When I need or want someone to do something for me I ask them. For the narcissistic asking someone to do something is beyond their comprehension. At least that is the case with my mother. She really believes the world owes her something and that everyone should just drop their lives when she barks an order.
For example, today I told her tomorrow my daughter and I are putting up the Christmas decorations and cleaning the house. And tomorrow night my fiancé is coming over and we all are going to spend a quiet night at home watching DVDs. She responded with “I want to go the bank tomorrow so you have to take me”.

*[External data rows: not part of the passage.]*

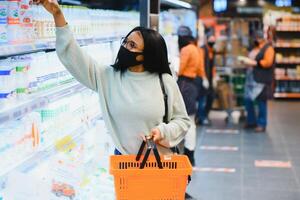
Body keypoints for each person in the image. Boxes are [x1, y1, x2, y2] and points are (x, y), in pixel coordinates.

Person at [34, 0, 191, 155]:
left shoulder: (164, 81)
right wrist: (57, 14)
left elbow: (182, 121)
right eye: (125, 42)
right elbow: (73, 55)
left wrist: (162, 132)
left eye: (132, 46)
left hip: (160, 163)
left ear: (145, 56)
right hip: (123, 163)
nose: (125, 47)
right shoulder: (108, 77)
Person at [242, 30, 275, 133]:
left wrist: (255, 63)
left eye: (257, 38)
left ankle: (262, 124)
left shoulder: (268, 49)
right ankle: (251, 121)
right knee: (248, 100)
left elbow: (268, 63)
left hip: (262, 80)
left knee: (261, 102)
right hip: (251, 79)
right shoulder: (255, 48)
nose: (255, 40)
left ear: (261, 39)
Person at [177, 26, 201, 166]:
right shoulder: (195, 48)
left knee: (185, 121)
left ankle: (187, 154)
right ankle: (190, 153)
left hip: (184, 85)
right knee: (191, 120)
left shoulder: (186, 50)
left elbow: (180, 70)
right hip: (192, 85)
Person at [196, 35, 217, 125]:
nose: (212, 41)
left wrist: (214, 76)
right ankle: (201, 117)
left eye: (213, 40)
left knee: (210, 98)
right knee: (202, 99)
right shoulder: (202, 50)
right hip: (202, 78)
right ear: (206, 40)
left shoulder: (212, 51)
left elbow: (212, 66)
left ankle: (204, 116)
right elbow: (200, 65)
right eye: (210, 39)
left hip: (209, 79)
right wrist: (203, 77)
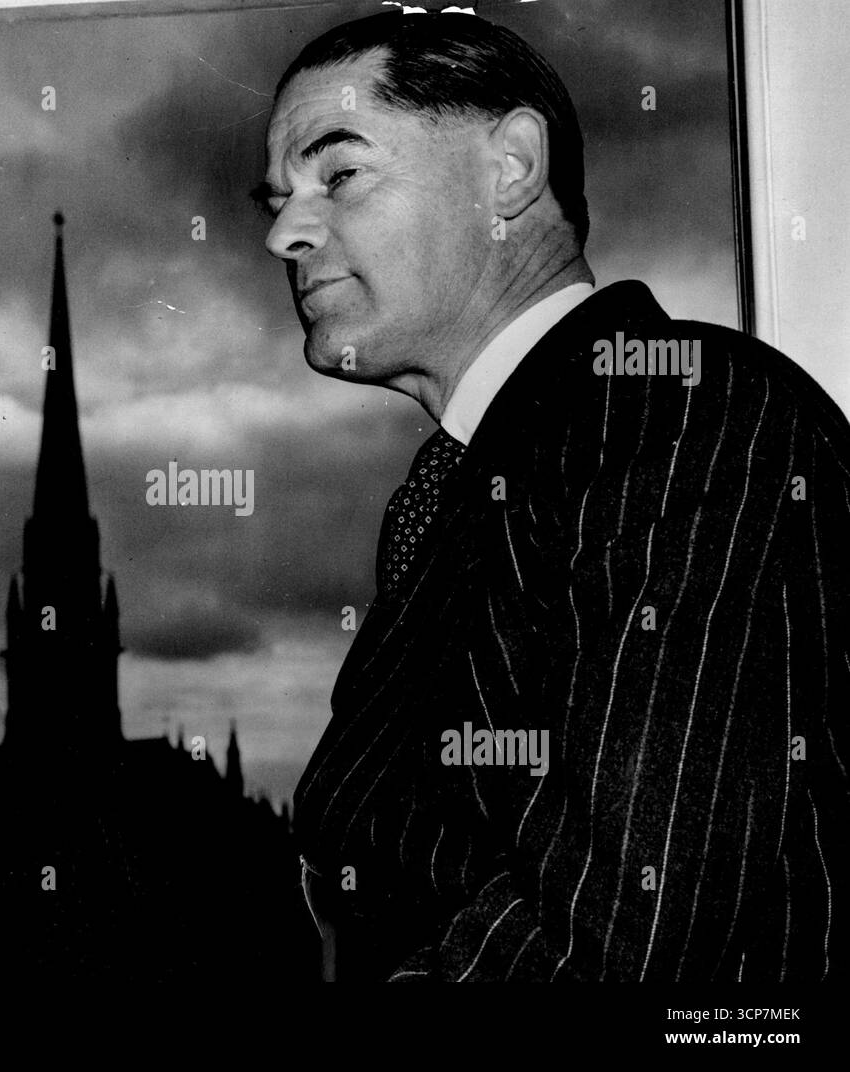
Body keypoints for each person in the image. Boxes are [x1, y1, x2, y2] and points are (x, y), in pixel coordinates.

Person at [254, 10, 849, 982]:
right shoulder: (467, 480)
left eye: (340, 173)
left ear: (512, 167)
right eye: (274, 196)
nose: (285, 229)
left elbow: (628, 929)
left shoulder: (684, 414)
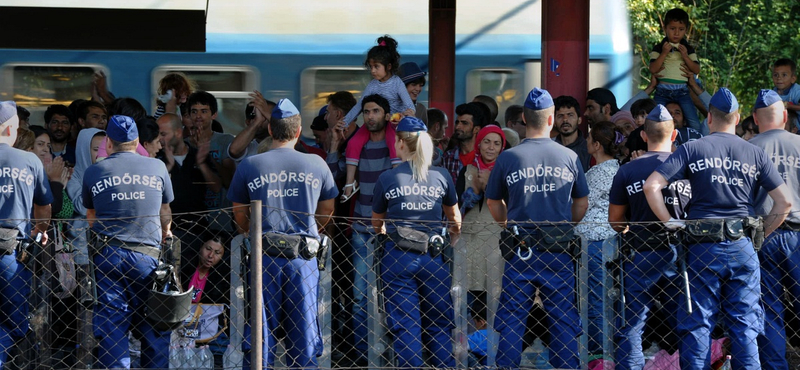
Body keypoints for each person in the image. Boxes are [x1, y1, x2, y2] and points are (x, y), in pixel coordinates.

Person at [643, 88, 793, 370]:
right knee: (745, 322)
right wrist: (759, 236)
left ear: (709, 117)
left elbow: (652, 186)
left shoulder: (692, 148)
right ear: (737, 118)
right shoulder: (754, 152)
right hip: (742, 246)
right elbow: (784, 202)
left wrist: (670, 222)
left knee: (697, 322)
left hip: (702, 248)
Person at [227, 99, 337, 369]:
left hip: (263, 259)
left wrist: (250, 232)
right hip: (303, 260)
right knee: (304, 336)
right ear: (298, 132)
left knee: (261, 333)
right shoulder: (318, 164)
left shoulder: (250, 165)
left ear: (271, 131)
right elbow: (327, 212)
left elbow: (240, 216)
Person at [485, 88, 589, 369]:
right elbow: (582, 202)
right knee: (563, 315)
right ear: (552, 119)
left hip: (521, 249)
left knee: (513, 315)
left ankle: (506, 366)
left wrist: (508, 225)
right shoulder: (568, 156)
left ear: (523, 118)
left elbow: (493, 201)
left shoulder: (509, 158)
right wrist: (566, 225)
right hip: (559, 248)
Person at [82, 115, 175, 369]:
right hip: (148, 258)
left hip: (108, 257)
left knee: (112, 330)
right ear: (136, 142)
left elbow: (91, 216)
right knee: (155, 327)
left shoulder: (94, 171)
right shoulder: (156, 167)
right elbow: (165, 211)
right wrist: (166, 232)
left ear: (109, 142)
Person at [371, 116, 461, 368]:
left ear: (400, 142)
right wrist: (450, 243)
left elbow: (376, 223)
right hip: (434, 257)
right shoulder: (441, 176)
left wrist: (386, 232)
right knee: (440, 323)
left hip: (398, 257)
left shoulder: (388, 178)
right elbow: (455, 220)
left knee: (406, 326)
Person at [609, 105, 691, 370]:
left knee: (633, 323)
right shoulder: (687, 167)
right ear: (675, 134)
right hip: (681, 255)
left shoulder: (628, 171)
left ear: (644, 135)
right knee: (688, 322)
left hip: (641, 253)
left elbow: (615, 221)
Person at [329, 94, 395, 364]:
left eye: (376, 111)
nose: (370, 116)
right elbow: (334, 175)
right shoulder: (356, 146)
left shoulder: (397, 145)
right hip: (362, 229)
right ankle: (362, 354)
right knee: (359, 295)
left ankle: (388, 353)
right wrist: (335, 143)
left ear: (386, 115)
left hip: (392, 232)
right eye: (366, 111)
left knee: (390, 294)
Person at [749, 90, 800, 370]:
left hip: (761, 236)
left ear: (755, 118)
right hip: (798, 236)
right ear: (784, 116)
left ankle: (774, 366)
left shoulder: (747, 148)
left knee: (769, 309)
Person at [0, 101, 53, 368]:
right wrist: (38, 231)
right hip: (11, 254)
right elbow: (44, 207)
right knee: (16, 322)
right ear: (11, 129)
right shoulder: (30, 160)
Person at [339, 35, 415, 201]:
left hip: (392, 122)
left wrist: (398, 116)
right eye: (371, 67)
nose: (372, 71)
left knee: (393, 144)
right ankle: (350, 184)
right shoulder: (372, 85)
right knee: (353, 143)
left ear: (388, 66)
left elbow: (410, 107)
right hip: (374, 122)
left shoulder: (397, 84)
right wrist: (345, 122)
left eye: (376, 66)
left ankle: (398, 182)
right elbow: (360, 106)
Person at [576, 120, 622, 355]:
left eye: (589, 138)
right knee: (600, 296)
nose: (585, 142)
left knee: (595, 298)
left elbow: (582, 204)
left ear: (596, 145)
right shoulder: (614, 168)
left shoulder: (602, 172)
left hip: (596, 242)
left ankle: (598, 352)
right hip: (602, 241)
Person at [456, 125, 506, 324]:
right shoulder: (467, 171)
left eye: (496, 143)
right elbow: (457, 207)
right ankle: (465, 347)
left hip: (495, 246)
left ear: (502, 147)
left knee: (494, 298)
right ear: (479, 143)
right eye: (486, 142)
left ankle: (491, 346)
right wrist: (473, 192)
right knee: (464, 300)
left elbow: (510, 207)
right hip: (469, 244)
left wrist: (489, 186)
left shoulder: (506, 172)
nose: (491, 148)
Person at [649, 8, 701, 133]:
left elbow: (696, 69)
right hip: (662, 90)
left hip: (682, 91)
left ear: (686, 31)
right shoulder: (659, 47)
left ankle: (694, 145)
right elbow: (653, 69)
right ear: (665, 28)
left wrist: (685, 56)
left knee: (694, 123)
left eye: (681, 29)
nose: (676, 33)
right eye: (672, 29)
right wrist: (664, 53)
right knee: (653, 122)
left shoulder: (688, 49)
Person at [440, 102, 486, 184]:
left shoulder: (485, 157)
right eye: (457, 122)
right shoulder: (447, 158)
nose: (458, 127)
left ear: (476, 129)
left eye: (464, 123)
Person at [554, 95, 590, 172]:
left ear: (579, 120)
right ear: (554, 122)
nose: (565, 120)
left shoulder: (589, 149)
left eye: (570, 115)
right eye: (560, 116)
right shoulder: (550, 148)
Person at [771, 58, 800, 132]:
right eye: (775, 75)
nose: (779, 78)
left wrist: (791, 106)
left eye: (784, 75)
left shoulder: (797, 91)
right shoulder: (773, 93)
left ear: (793, 79)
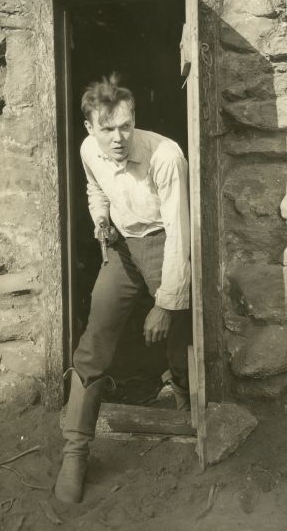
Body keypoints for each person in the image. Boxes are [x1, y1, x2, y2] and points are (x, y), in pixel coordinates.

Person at [54, 74, 191, 504]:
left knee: (179, 339)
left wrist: (166, 304)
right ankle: (75, 453)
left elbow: (181, 232)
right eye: (107, 128)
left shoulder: (165, 156)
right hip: (122, 248)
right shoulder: (88, 150)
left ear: (135, 120)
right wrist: (101, 219)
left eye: (126, 126)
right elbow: (96, 188)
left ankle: (186, 405)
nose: (118, 138)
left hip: (166, 242)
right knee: (94, 342)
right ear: (90, 128)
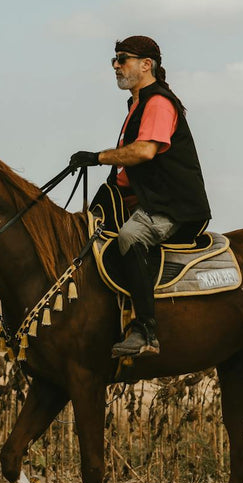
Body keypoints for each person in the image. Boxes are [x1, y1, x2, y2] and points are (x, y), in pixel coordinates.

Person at [69, 35, 212, 358]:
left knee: (130, 237)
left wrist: (98, 157)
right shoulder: (136, 103)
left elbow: (145, 151)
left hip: (171, 206)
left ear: (147, 65)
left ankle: (145, 331)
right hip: (144, 201)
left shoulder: (158, 102)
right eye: (114, 60)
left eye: (123, 59)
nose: (116, 66)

I was astonished, she did not ask, she demanded just as she always does. One would think that when the orders are ignored she would figure it out. We have even explained to her, that until she asks no one is doing anything for her. I fully understand her behaviors will never change, but my response to her actions and she dislikes it. In her mind I am no a daughter I am a slave to do her bidding and take verbal abuse when her demands are not followed.
I simply can not be around her for longer than a couple minutes before the anger is back. I just listened to her tell a friend of hers in another state how terrible we are because we will not let her smoke. She then quoted something one doctor said over two years ago in regards to her being permitted to smoke. She left out how ill my grandson is and how he can not be anywhere near anyone who smokes.
I am sure the friend really thinks I am a terrible person now because I told her, when you’re feeding people lines of crap why not tell them the entire truth of a situation instead of your warped view.
I am going back to our other apartment now. I did not making being in the woman’s presence for even an hour. I simply can not stand her. She is an evil, cruel, lying woman. I am considering once she is in a nursing home going to strict no contact. I will ensure she is getting proper care but my sanity simply can not handle being in the same room wit her without the anger slamming back into me.
Is it really to much to ask to expect someone to have enough respect and decency to ask and not demand and bark orders? In my world with my mother, I guess so. She simply is never going to get it, but I hope and pray that I figure out a way to deal with it and heal instead of just feeling all this anger.